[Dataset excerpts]
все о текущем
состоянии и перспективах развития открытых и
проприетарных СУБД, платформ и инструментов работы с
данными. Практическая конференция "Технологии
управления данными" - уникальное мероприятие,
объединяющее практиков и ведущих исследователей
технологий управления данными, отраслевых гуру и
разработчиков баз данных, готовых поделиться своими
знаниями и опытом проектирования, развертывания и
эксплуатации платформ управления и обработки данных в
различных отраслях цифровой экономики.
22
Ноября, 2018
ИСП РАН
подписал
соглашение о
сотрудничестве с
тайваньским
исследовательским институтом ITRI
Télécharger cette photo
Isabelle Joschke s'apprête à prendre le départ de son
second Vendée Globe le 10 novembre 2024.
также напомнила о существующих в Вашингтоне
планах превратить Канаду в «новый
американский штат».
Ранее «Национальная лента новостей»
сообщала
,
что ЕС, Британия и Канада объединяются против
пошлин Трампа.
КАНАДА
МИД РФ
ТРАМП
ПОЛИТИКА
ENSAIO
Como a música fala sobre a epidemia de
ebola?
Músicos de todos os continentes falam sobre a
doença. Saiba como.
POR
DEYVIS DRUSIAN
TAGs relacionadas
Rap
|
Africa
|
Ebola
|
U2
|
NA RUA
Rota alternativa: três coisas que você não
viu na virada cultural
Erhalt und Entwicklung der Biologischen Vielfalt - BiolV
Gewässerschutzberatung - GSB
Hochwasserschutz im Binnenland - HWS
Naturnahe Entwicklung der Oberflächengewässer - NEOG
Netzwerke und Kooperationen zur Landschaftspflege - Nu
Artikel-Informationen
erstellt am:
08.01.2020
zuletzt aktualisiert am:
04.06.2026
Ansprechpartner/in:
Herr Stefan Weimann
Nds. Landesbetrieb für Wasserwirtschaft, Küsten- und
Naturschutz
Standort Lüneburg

TASK TO COMPLETE: Copy the rows from the very beginning through the line containing "также напомнила о существующих в Вашингтоне", inclusive, substituting "встреча" for "конференция" and keeping everything else unchanged.

REPLY:
все о текущем
состоянии и перспективах развития открытых и
проприетарных СУБД, платформ и инструментов работы с
данными. Практическая встреча "Технологии
управления данными" - уникальное мероприятие,
объединяющее практиков и ведущих исследователей
технологий управления данными, отраслевых гуру и
разработчиков баз данных, готовых поделиться своими
знаниями и опытом проектирования, развертывания и
эксплуатации платформ управления и обработки данных в
различных отраслях цифровой экономики.
22
Ноября, 2018
ИСП РАН
подписал
соглашение о
сотрудничестве с
тайваньским
исследовательским институтом ITRI
Télécharger cette photo
Isabelle Joschke s'apprête à prendre le départ de son
second Vendée Globe le 10 novembre 2024.
также напомнила о существующих в Вашингтоне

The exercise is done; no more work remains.